Este principio le otorgaba a nuestro país una especie de blindaje ante la injerencia externa, principalmente, estadounidense. Era una manera de decir: yo no intervengo en los asuntos internos de otros, no intervengan ustedes en los míos. La “relación especial” de México con Estados Unidos tuvo como uno de sus componentes la tolerancia ante lo que hiciera el régimen para mantener la gobernabilidad, incluida la represión, Roger Hansen la llamó: “la paz del PRI”

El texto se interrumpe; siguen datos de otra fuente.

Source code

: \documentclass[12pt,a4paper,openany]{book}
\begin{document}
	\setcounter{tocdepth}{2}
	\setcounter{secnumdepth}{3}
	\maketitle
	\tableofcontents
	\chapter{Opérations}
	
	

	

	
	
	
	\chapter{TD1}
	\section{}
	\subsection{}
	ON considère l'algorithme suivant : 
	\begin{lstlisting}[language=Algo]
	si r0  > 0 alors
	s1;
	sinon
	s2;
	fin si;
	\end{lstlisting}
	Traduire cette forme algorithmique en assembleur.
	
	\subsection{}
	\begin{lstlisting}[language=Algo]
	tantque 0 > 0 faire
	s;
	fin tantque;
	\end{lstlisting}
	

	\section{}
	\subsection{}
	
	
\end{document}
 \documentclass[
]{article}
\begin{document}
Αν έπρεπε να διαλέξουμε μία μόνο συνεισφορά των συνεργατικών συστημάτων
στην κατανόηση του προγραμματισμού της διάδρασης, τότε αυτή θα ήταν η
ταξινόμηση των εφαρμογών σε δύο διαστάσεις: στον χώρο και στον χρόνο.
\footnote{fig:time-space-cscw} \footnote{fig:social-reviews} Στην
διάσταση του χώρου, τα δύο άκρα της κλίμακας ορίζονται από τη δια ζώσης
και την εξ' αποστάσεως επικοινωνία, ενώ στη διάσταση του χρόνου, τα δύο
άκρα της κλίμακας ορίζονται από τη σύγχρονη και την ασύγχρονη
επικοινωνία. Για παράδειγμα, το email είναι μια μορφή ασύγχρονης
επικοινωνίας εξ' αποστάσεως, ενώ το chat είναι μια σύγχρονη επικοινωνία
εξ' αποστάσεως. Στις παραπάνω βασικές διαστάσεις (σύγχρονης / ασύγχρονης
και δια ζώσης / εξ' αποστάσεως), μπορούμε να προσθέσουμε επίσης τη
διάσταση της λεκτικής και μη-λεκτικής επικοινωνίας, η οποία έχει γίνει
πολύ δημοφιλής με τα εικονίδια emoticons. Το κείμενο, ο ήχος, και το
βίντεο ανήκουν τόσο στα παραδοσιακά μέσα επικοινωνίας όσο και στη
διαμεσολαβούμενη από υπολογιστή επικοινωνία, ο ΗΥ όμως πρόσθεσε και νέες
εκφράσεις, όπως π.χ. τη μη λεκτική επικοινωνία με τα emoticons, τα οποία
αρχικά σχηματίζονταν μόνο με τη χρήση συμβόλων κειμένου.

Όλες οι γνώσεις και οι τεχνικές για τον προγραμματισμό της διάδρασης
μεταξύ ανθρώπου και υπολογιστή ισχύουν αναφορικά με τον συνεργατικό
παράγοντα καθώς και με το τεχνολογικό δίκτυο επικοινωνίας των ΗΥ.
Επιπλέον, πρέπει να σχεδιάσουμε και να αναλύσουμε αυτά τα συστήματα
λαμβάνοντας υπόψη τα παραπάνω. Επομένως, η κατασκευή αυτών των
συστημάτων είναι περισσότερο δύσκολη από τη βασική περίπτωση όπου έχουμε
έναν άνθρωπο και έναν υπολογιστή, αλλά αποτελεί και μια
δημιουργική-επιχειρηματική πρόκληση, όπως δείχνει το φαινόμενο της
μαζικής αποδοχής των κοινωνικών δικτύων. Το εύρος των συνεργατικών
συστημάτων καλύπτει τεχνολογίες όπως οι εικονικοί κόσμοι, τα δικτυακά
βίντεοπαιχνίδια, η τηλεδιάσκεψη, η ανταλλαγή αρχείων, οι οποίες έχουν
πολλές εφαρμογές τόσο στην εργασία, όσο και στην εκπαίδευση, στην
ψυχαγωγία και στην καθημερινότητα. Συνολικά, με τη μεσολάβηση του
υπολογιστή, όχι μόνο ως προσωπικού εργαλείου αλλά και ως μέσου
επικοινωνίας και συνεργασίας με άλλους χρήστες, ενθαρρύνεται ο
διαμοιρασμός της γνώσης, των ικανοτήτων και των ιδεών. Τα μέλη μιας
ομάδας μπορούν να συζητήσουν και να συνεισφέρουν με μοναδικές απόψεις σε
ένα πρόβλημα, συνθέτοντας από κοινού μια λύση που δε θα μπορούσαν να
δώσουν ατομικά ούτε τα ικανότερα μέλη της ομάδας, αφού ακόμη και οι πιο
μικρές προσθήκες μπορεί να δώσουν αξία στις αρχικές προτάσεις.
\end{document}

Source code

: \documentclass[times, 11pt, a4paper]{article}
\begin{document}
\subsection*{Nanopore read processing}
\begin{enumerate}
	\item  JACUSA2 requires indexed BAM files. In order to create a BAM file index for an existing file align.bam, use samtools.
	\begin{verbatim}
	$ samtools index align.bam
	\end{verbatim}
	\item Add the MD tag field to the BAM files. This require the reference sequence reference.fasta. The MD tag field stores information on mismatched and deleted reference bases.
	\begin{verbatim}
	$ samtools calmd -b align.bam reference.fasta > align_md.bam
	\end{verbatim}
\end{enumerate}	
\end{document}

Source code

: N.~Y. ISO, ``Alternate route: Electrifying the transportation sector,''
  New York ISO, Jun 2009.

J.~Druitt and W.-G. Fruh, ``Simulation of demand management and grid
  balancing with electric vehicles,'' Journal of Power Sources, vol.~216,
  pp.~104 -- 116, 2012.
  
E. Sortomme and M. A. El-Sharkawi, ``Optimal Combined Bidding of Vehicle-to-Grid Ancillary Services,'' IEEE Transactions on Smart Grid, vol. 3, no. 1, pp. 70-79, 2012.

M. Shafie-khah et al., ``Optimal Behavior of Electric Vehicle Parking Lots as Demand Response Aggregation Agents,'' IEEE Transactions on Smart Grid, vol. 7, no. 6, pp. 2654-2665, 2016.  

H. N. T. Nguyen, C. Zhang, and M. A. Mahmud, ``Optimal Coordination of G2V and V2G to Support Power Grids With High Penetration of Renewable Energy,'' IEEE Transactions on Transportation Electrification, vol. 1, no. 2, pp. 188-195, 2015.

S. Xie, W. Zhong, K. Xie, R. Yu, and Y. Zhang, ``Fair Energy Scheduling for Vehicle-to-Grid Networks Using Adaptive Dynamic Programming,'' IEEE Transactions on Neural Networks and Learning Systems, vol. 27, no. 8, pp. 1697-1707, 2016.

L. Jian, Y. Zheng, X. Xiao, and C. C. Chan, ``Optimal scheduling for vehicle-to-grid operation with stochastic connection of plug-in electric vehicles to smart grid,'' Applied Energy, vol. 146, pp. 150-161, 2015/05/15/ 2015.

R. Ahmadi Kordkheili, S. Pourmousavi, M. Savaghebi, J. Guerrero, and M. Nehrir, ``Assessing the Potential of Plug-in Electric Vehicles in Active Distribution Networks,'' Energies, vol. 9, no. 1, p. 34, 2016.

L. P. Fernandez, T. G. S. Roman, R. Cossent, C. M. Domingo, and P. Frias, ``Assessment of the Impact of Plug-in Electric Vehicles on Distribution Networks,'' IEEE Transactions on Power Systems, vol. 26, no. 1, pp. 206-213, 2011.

Los gobiernos priístas pudieron someter violentamente las protestas de los ferrocarrileros o los maestros o, incluso, una rebelión estudiantil, como la de 1968, sin tener que sufrir una reprobación desde el exterior, quizás incluso encontrando simpatía, porque en Estados Unidos se vivía la Guerra Fría y el discurso de Díaz Ordaz sostenía que los estudiantes estaban infiltrados por comunistas.
La caída del Muro de Berlín y de la Unión Soviética señalaron el fin de la Guerra Fría y la emergencia de un nuevo orden internacional. En 1994, con el TLC, el gobierno mexicano pareció decirle al resto de naciones de América Latina que México cambiaba de código postal, que ya no era parte del subcontinente, ahora éramos parte de la América del Norte. Así, México dejó de ser el “hermano mayor” y la primera línea de defensa de los intereses latinoamericanos; perdimos peso e influencia en América Latina.
Enunciada en septiembre de 1930 y desde entonces eje de nuestra política exterior, la Doctrina Estrada postula que México no califica la legitimidad de un régimen, simplemente mantiene o retira a su embajador. En semanas recientes, con el agudizamiento de la crisis política en Venezuela, el gobierno de Enrique Peña ha decidido abandonar los viejos principios de nuestra diplomacia, aunque no es el primero; en agosto de 1981 el gobierno de José López Portillo suscribió con el de Francia una declaración reconociendo al Frente Farabundo Martí y el Frente Democrático Revolucionario, como una fuerza política representativa en El Salvador. Los descubrimientos de grandes yacimientos petrolíferos (Cantarel) parecían sustentar las fantochadas de López Portillo ante el presidente James Carter.
Pero hay algo que parece ignorar Luis Videgaray, el aprendiz de diplomático: si bien la Constitución establece que es facultad del presidente conducir la política exterior, le establece límites: la fracción X del artículo 89 enumera los principios que debe seguir en esa responsabilidad, entre estos, el de “no intervención”.
No dudo que en los años recientes mucho ha cambiado México y el mundo, y que deberíamos emprender una discusión sobre la vigencia de los llamados principios de política exterior, pero mientras no se reforme la Constitución, la injerencia en asuntos internos de otros países constituye una violación constitucional y, algo que quizás desestima este gobierno, entraña un riesgo político porque el que se lleva se aguanta y el Estado mexicano no podrá rechazar la injerencia externa en muchas materias y, como es evidente, tiene mucha cola que le pisen.
Por otro lado, no puede omitirse un hecho inquietante: que hoy el nuevo protagonismo de la diplomacia mexicana se da, no en contra, sino en completa sincronía con el gobierno de Donald Trump. ¿Jugaríamos el mismo papel que estamos asumiendo con Venezuela ante graves violaciones a los derechos humanos de gobiernos aliados de nuestro vecino del norte?
Hoy el gobierno de Nicolás Maduro camina a pasos acelerados hacia una dictadura, no sería extraño que, en sus arrebatos autoritarios, desencadenara una persecución aún mayor contra sus adversarios, que los lleve a prisión o incluso a la muerte. Un escenario en el que, como ha ocurrido en el pasado, el gobierno estadounidense podría invocar los precedentes de una OEA dócil, sumisa (“el Ministerio de Colonias”, le llamaron durante mucho tiempo), para promover injerencias no solo diplomáticas sino militares contra gobiernos incómodos como el de Maduro o el de Evo Morales de Bolivia, incluso, si fuera el caso, contra un gobierno incómodo en México.
Por eso importa, antes de arrumbar los principios, abrir el debate y definir las nuevas coordenadas de nuestra política exterior.